» **TASKS TO COMPLETE**:
1. In the forum thread, what does N2TORTS give as clue #1 about the critter?
2. Please copy the forum thread between "# Take a Guess" and "G (Jan 31, 2013)", inclusive.

» **DOCUMENT TEXT**:

# Take a Guess ....



## N2TORTS (Jan 31, 2013)

Ok ... so I do raise one other " specialized critter" .... anyone know what these are ? .......Lets for fun take a guess......


----------



## Yvonne G (Jan 31, 2013)

Some sort of sow bug???

It almost looks like its under water.


----------



## N2TORTS (Jan 31, 2013)

emysemys said:


> Some sort of sow bug???
> 
> It almost looks like its under water.



ummm... no no water ... thats just a crummy pic thru the glass....
( and water stains) 
Not a Sow bug .....Hummmmmmmmmmmm..........


----------



## wellington (Jan 31, 2013)

Isopod or also looks like rolipolies


Dubia roaches?


Or other type of roach?


----------



## N2TORTS (Jan 31, 2013)

wellington said:


> Isopod or also looks like rolipolies
> 
> 
> Dubia roaches?
> ...






Nope ......all ma' roaches get re~rolled!


----------



## wellington (Jan 31, 2013)

N2TORTS said:


> wellington said:
> 
> 
> > Isopod or also looks like rolipolies
> ...






LMFAO


----------



## N2TORTS (Jan 31, 2013)

...............


----------



## wellington (Jan 31, 2013)

Are you feeding them to something?


Iron clad beetle  which makes living jewelry in Mexico


I have looked up more beetle looking bugs then I even knew there were. Now I have the heeve geevies. I will probably have nightmares of bugs crawling on me. What are they


----------



## N2TORTS (Jan 31, 2013)

wellington said:


> Are you feeding them to something?
> 
> 
> Iron clad beetle  which makes living jewelry in Mexico
> ...






Nope they are not " feeders" .... well not what you think~


----------



## wellington (Jan 31, 2013)

OMG DO YOU EAT THEM


----------



## CtTortoiseMom (Jan 31, 2013)

Some sort of centipede? They look kind of longish.


----------



## N2TORTS (Jan 31, 2013)

wellington said:


> OMG DO YOU EAT THEM



Naw .........I'm French ~


----------



## CtTortoiseMom (Jan 31, 2013)

It does not look like it but because you said French..... Snail?


----------



## N2TORTS (Jan 31, 2013)

CtTortoiseMom said:


> Some sort of centipede? They look kind of longish.



actually .... what you see is one of the "stages" .... (clue #1 ) 
nope not centipede.......




CtTortoiseMom said:


> It does not look like it but because you said French..... Snail?

Dataset entries

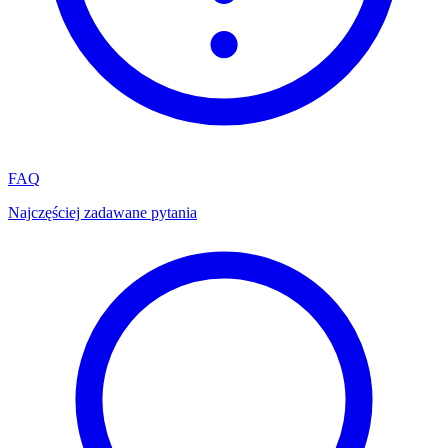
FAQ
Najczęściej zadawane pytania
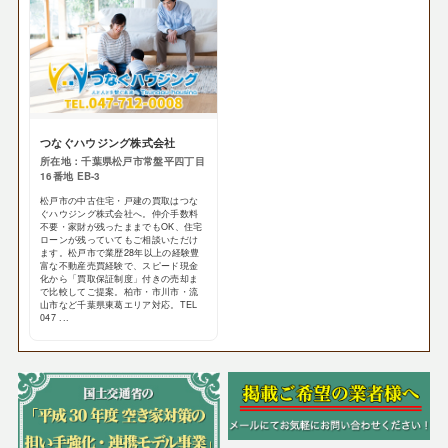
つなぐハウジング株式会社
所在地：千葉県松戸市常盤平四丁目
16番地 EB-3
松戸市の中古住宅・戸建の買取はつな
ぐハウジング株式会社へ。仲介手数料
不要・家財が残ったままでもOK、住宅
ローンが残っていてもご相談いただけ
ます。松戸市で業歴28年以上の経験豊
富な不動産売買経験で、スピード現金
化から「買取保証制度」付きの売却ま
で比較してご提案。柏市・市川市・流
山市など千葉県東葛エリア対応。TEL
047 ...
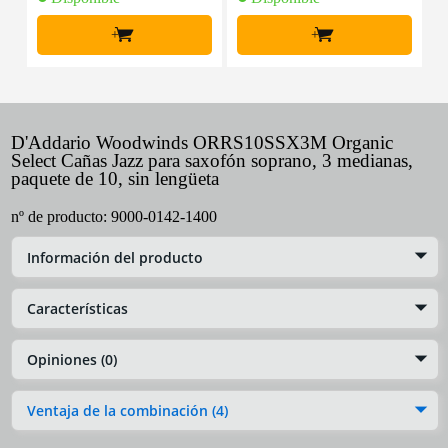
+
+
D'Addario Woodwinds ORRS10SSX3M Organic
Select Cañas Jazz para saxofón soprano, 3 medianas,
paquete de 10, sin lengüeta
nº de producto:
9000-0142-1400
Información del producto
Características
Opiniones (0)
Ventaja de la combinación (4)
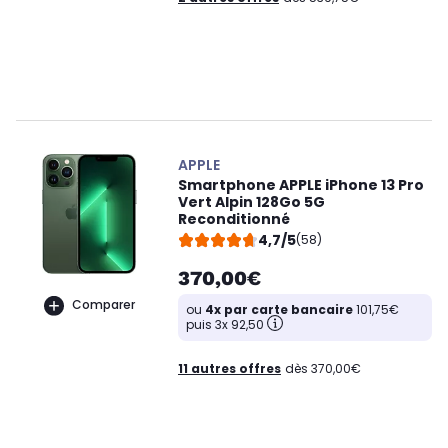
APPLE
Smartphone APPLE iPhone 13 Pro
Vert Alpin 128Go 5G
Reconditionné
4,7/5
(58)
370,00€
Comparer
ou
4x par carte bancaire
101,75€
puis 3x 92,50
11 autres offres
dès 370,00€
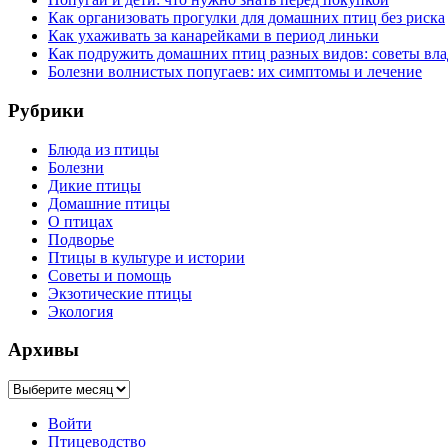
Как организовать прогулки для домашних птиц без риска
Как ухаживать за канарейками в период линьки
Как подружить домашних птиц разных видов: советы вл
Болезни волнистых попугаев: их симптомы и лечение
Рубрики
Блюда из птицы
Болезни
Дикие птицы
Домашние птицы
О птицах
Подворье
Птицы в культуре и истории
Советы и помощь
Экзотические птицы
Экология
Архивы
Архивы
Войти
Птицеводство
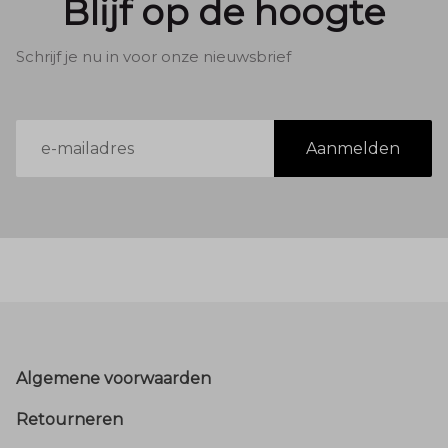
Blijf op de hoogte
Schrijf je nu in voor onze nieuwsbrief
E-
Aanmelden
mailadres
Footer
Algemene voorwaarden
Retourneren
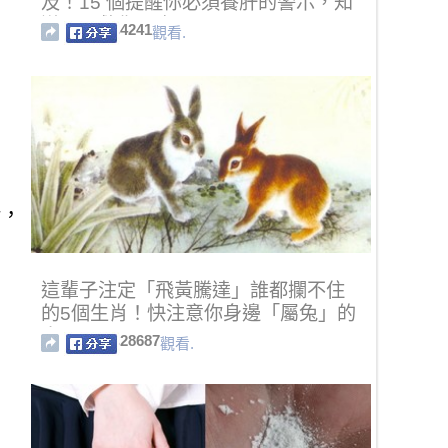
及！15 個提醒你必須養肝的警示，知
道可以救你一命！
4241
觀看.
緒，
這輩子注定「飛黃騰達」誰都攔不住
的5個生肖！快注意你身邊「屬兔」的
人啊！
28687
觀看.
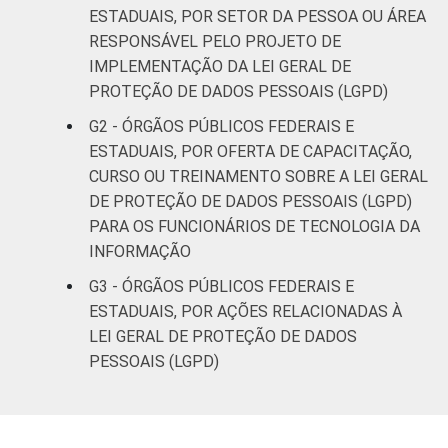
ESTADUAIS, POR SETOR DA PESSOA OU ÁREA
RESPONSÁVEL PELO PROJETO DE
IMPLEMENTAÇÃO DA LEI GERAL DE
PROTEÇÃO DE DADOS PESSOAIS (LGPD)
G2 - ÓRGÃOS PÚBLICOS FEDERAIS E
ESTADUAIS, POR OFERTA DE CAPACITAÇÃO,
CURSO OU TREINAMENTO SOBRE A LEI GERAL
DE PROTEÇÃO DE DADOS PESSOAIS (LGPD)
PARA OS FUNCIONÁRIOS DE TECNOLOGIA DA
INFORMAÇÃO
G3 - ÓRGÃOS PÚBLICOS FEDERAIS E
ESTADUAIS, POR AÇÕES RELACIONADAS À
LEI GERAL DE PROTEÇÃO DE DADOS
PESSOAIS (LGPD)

» **TASK-BY-TASK SOLUTIONS**:
1. That what you see is one of the "stages."

2.
# Take a Guess ....



## N2TORTS (Jan 31, 2013)

Ok ... so I do raise one other " specialized critter" .... anyone know what these are ? .......Lets for fun take a guess......


----------



## Yvonne G (Jan 31, 2013)